| Data lines |
· · ·

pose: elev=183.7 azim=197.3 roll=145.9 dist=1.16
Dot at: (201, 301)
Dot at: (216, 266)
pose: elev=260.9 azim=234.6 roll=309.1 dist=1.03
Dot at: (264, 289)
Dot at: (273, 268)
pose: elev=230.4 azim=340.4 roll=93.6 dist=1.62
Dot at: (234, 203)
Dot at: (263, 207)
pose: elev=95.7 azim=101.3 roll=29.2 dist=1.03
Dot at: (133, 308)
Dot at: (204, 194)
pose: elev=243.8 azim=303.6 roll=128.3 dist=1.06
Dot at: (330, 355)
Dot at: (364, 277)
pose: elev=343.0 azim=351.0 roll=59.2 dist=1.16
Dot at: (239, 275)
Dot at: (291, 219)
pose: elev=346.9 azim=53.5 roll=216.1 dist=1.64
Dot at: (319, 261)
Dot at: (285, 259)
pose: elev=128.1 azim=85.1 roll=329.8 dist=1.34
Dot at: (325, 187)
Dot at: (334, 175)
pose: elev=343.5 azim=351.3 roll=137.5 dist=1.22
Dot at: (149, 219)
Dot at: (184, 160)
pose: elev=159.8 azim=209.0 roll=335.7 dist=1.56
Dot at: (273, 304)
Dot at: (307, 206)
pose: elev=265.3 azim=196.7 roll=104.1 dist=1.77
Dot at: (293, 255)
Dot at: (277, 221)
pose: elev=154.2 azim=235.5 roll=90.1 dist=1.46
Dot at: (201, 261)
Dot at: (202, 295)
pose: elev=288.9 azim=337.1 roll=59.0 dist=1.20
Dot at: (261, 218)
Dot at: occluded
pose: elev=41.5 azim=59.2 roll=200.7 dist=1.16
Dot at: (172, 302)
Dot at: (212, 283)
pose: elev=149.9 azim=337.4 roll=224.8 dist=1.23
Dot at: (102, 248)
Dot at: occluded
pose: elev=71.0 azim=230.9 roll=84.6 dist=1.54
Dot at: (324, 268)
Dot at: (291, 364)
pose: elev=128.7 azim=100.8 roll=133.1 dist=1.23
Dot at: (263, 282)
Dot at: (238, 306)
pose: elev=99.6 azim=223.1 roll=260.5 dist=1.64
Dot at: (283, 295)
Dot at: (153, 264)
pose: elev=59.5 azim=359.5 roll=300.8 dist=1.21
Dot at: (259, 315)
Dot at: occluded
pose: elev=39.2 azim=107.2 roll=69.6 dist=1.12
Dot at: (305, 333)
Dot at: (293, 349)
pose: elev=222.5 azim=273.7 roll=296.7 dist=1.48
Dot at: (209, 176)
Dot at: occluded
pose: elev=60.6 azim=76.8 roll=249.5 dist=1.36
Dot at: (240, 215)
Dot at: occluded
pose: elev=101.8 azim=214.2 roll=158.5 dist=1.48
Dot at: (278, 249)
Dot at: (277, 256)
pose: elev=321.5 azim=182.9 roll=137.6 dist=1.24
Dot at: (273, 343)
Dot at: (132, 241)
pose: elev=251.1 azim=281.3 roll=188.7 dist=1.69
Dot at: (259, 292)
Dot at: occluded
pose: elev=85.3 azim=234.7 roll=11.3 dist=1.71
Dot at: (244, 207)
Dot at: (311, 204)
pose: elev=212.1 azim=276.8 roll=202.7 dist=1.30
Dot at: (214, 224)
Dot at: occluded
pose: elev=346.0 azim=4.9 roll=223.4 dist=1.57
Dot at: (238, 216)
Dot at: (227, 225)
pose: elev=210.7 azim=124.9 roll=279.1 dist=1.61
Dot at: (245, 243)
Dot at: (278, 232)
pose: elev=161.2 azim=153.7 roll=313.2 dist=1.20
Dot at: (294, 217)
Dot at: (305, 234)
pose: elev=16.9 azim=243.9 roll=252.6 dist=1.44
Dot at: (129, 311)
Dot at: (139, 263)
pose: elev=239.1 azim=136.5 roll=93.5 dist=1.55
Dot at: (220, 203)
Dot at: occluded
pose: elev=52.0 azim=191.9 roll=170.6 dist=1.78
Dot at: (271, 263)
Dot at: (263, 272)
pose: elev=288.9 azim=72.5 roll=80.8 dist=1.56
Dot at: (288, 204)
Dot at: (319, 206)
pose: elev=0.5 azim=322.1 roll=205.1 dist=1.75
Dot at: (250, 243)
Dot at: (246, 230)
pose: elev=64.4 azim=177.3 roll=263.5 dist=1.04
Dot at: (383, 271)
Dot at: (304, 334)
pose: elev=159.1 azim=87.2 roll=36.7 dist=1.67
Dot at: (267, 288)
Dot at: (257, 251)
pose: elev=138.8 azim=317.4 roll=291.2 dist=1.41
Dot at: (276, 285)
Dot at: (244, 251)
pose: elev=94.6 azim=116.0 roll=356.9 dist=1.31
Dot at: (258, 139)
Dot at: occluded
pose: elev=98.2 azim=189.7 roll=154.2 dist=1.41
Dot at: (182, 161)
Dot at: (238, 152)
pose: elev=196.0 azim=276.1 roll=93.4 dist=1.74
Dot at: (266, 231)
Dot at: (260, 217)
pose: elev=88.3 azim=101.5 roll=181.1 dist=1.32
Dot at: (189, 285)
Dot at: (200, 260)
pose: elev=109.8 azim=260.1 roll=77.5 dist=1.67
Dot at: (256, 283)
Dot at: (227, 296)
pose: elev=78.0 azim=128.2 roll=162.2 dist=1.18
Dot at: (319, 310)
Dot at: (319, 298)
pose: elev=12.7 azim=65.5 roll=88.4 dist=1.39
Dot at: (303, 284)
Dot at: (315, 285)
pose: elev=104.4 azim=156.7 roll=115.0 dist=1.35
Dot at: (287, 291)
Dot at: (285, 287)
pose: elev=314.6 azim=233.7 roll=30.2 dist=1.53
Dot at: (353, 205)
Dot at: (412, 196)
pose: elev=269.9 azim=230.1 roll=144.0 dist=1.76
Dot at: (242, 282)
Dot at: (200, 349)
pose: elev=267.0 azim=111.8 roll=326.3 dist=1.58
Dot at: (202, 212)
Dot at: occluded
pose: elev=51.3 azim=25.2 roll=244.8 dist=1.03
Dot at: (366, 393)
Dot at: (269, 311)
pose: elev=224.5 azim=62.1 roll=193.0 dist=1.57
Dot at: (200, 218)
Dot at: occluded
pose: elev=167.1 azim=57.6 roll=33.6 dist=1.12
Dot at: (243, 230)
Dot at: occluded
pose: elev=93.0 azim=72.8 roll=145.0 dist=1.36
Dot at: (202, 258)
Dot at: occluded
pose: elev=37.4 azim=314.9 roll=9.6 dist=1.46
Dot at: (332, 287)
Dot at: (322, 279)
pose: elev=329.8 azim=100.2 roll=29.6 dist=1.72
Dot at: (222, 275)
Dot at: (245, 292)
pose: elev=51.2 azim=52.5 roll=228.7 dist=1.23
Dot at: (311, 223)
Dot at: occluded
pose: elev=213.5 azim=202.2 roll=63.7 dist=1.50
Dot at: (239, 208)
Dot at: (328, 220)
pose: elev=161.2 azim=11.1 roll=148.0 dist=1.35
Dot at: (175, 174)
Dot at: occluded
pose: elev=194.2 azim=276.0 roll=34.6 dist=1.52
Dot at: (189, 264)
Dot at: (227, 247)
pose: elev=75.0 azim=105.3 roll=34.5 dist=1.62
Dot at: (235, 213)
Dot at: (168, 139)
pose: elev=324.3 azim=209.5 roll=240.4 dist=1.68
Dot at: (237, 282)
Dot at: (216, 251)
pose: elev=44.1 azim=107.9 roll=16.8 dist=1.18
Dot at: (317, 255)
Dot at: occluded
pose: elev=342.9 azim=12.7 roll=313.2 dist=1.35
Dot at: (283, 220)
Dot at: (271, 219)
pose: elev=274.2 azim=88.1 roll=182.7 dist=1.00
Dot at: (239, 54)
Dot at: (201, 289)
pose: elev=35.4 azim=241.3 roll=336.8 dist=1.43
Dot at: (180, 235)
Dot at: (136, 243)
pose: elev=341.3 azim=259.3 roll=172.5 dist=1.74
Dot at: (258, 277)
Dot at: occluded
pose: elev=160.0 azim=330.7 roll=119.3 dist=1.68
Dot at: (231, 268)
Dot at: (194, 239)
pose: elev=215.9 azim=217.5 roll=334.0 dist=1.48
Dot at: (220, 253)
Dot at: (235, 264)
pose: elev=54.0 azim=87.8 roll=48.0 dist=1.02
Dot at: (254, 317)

· · ·

| Task details |
From the data above, copy out the lines unchanged, beginning at the line that contains "pose: elev=243.8 azim=303.6" and stopping after the line that contains "Dot at: (227, 225)".

| Written answer |
pose: elev=243.8 azim=303.6 roll=128.3 dist=1.06
Dot at: (330, 355)
Dot at: (364, 277)
pose: elev=343.0 azim=351.0 roll=59.2 dist=1.16
Dot at: (239, 275)
Dot at: (291, 219)
pose: elev=346.9 azim=53.5 roll=216.1 dist=1.64
Dot at: (319, 261)
Dot at: (285, 259)
pose: elev=128.1 azim=85.1 roll=329.8 dist=1.34
Dot at: (325, 187)
Dot at: (334, 175)
pose: elev=343.5 azim=351.3 roll=137.5 dist=1.22
Dot at: (149, 219)
Dot at: (184, 160)
pose: elev=159.8 azim=209.0 roll=335.7 dist=1.56
Dot at: (273, 304)
Dot at: (307, 206)
pose: elev=265.3 azim=196.7 roll=104.1 dist=1.77
Dot at: (293, 255)
Dot at: (277, 221)
pose: elev=154.2 azim=235.5 roll=90.1 dist=1.46
Dot at: (201, 261)
Dot at: (202, 295)
pose: elev=288.9 azim=337.1 roll=59.0 dist=1.20
Dot at: (261, 218)
Dot at: occluded
pose: elev=41.5 azim=59.2 roll=200.7 dist=1.16
Dot at: (172, 302)
Dot at: (212, 283)
pose: elev=149.9 azim=337.4 roll=224.8 dist=1.23
Dot at: (102, 248)
Dot at: occluded
pose: elev=71.0 azim=230.9 roll=84.6 dist=1.54
Dot at: (324, 268)
Dot at: (291, 364)
pose: elev=128.7 azim=100.8 roll=133.1 dist=1.23
Dot at: (263, 282)
Dot at: (238, 306)
pose: elev=99.6 azim=223.1 roll=260.5 dist=1.64
Dot at: (283, 295)
Dot at: (153, 264)
pose: elev=59.5 azim=359.5 roll=300.8 dist=1.21
Dot at: (259, 315)
Dot at: occluded
pose: elev=39.2 azim=107.2 roll=69.6 dist=1.12
Dot at: (305, 333)
Dot at: (293, 349)
pose: elev=222.5 azim=273.7 roll=296.7 dist=1.48
Dot at: (209, 176)
Dot at: occluded
pose: elev=60.6 azim=76.8 roll=249.5 dist=1.36
Dot at: (240, 215)
Dot at: occluded
pose: elev=101.8 azim=214.2 roll=158.5 dist=1.48
Dot at: (278, 249)
Dot at: (277, 256)
pose: elev=321.5 azim=182.9 roll=137.6 dist=1.24
Dot at: (273, 343)
Dot at: (132, 241)
pose: elev=251.1 azim=281.3 roll=188.7 dist=1.69
Dot at: (259, 292)
Dot at: occluded
pose: elev=85.3 azim=234.7 roll=11.3 dist=1.71
Dot at: (244, 207)
Dot at: (311, 204)
pose: elev=212.1 azim=276.8 roll=202.7 dist=1.30
Dot at: (214, 224)
Dot at: occluded
pose: elev=346.0 azim=4.9 roll=223.4 dist=1.57
Dot at: (238, 216)
Dot at: (227, 225)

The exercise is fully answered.